Role of Calcium Signaling Pathway-Related Gene Regulatory Networks in Ischemic Stroke Based on Multiple WGCNA and Single-Cell Analysis

• Published in: Oxidative medicine and cellular longevity Vol. 2021; no. 1; p. 8060477
• Main Authors: Lin, Weiwei, Wang, Yangxin, Chen, Yisheng, Wang, Qiangwei, Gu, Zhaowen, Zhu, Yongjian
• Format: Journal Article
• Language: English
• Published: United States Hindawi 2021; Hindawi Limited
• Subjects: Animals; Brain research; Calcium Signaling - genetics; Correlation analysis; Disease Models, Animal; Gene expression; Gene Regulatory Networks - genetics; Humans; Hypoxia; Ischemic Stroke - genetics; Mice; Single-Cell Analysis - methods; Stroke
• ISSN: 1942-0900; 1942-0994
• DOI: 10.1155/2021/8060477

Background. This study is aimed at investigating the changes in relevant pathways and the differential expression of related gene expression after ischemic stroke (IS) at the single-cell level using multiple weighted gene coexpression network analysis (WGCNA) and single-cell analysis.
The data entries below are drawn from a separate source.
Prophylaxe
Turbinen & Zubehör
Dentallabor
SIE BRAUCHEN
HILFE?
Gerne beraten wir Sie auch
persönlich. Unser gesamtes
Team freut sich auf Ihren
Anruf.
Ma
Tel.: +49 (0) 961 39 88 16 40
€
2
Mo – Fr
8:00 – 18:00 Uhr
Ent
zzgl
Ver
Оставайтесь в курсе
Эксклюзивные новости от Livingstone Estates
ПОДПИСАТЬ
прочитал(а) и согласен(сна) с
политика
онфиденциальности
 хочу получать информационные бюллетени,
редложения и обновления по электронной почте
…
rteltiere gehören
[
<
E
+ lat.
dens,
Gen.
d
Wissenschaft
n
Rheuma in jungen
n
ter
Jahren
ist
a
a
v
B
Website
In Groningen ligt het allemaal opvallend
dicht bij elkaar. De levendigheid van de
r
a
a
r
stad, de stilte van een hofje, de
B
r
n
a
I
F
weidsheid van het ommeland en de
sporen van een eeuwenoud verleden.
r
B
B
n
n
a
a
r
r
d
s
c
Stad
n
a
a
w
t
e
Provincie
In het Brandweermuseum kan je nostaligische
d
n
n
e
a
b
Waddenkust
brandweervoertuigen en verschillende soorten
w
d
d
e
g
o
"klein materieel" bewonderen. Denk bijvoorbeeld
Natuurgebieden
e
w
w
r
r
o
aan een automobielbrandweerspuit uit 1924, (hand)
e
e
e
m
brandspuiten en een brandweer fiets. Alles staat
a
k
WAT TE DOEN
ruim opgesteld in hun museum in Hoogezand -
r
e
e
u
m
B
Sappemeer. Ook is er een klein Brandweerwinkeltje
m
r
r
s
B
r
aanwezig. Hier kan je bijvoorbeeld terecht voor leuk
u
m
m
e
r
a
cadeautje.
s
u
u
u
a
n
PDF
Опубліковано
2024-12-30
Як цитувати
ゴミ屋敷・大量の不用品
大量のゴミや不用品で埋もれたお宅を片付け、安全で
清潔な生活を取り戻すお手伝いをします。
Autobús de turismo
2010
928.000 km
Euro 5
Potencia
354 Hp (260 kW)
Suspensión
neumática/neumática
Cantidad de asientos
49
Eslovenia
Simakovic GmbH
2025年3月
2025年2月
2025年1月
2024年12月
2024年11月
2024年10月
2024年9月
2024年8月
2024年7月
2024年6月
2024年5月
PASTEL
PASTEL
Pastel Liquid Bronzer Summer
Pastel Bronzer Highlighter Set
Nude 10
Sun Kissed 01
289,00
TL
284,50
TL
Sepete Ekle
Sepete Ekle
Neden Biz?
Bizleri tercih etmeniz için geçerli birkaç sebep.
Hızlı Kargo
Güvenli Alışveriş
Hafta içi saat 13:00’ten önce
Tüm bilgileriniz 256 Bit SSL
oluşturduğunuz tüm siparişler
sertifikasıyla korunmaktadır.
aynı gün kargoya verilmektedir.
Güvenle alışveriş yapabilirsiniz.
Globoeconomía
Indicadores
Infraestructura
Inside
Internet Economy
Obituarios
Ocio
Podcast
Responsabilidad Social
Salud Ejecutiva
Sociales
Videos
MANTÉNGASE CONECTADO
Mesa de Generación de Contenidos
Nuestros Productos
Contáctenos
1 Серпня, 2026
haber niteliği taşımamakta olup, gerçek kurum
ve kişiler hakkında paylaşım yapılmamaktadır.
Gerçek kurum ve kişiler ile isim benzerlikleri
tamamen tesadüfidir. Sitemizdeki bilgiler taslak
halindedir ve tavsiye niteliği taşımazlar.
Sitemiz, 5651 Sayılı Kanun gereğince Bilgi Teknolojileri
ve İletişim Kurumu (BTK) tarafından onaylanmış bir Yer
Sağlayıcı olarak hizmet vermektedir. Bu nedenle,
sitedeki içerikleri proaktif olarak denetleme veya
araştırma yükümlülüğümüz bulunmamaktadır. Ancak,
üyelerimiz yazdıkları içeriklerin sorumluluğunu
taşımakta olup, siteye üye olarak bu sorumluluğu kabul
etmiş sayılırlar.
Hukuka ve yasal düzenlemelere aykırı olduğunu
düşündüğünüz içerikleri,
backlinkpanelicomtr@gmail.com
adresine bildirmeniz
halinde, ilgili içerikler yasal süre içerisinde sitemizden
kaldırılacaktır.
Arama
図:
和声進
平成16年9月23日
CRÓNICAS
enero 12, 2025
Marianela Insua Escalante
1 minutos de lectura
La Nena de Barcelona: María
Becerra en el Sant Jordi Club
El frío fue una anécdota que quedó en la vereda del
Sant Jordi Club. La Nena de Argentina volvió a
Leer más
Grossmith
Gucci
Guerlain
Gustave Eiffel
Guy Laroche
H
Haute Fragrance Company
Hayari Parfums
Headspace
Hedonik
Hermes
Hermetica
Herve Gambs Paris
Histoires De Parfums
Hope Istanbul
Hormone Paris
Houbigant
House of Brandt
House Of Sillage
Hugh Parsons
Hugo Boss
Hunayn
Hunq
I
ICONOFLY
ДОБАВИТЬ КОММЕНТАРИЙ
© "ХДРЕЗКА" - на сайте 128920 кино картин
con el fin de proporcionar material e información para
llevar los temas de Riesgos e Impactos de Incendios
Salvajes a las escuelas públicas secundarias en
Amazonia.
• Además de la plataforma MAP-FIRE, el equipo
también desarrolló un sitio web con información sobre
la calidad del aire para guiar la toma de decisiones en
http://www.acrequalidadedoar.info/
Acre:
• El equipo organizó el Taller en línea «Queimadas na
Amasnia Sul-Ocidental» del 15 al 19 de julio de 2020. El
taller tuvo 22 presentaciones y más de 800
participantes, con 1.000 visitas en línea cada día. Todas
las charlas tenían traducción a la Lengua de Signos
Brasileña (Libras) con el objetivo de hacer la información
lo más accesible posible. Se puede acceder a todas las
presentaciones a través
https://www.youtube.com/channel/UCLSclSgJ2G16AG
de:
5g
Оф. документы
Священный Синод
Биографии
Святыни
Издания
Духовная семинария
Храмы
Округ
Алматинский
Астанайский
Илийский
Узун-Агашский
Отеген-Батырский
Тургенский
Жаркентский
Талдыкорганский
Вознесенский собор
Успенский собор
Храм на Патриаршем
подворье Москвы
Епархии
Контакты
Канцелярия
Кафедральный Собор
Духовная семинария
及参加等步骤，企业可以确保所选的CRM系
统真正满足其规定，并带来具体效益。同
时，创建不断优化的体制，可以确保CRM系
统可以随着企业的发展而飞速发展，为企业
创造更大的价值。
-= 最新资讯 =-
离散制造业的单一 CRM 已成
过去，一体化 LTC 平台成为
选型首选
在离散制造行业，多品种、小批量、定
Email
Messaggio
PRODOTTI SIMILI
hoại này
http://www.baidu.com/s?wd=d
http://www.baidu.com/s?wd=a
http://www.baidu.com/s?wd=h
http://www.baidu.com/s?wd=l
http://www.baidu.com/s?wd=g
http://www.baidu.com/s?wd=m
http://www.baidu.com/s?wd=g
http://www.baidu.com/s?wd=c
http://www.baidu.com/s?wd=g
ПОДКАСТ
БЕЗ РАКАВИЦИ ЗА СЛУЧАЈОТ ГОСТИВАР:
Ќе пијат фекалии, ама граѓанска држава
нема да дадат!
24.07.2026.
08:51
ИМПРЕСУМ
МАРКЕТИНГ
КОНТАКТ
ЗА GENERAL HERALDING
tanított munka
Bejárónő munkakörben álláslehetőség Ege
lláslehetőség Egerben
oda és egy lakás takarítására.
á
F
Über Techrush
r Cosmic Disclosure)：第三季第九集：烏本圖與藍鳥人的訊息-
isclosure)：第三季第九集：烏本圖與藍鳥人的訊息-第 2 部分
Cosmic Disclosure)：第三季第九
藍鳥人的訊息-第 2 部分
Methods. The transcriptome expression datasets of IS samples and single-cell RNA sequencing (scRNA-seq) profiles of cerebrovascular tissues were obtained by searching the Gene Expression Omnibus (GEO) database. First, gene pathway scoring was calculated via gene set variation analysis (GSVA) and was imported into multiple WGCNA to acquire key pathways and pathway-related hub genes. Furthermore, SCENIC was used to identify transcription factors (TFs) regulating these core genes using scRNA-seq data. Finally, the pseudotemporal trajectory analysis was used to analyse the role of these TFs on various cell types under hypoxic and normoxic conditions. Results. The scores of 186 KEGG pathways were obtained via GSVA using microarray expression profiles of 40 specimens. WGCNA of the KEGG pathways revealed the two following pathways: calcium signaling pathway and neuroactive ligand-receptor interaction pathways. Subsequently, WGCNA of the gene expression matrix of the samples revealed the calcium signaling pathway-related genes (AC079305.10, BCL10, BCL2A1, BRE-AS1, DYNLL2, EREG, and PTGS2) that were identified as core genes via correlation analysis. Furthermore, SCENIC and pseudotemporal analysis revealed JUN, IRF9, ETV5, and PPARA score gene-related TFs. Jun was found to be associated with hypoxia in endothelial cells, whereas Irf9 and Etv5 were identified as astrocyte-specific TFs associated with oxygen concentration in the mouse cerebral cortex. Conclusions. Calcium signaling pathway-related genes (AC079305.10, BCL10, BCL2A1, BRE-AS1, DYNLL2, EREG, and PTGS2) and TFs (JUN, IRF9, ETV5, and PPARA) were identified to play a key role in IS. This study provides a new perspective and basis for investigating the pathogenesis of IS and developing new therapeutic approaches.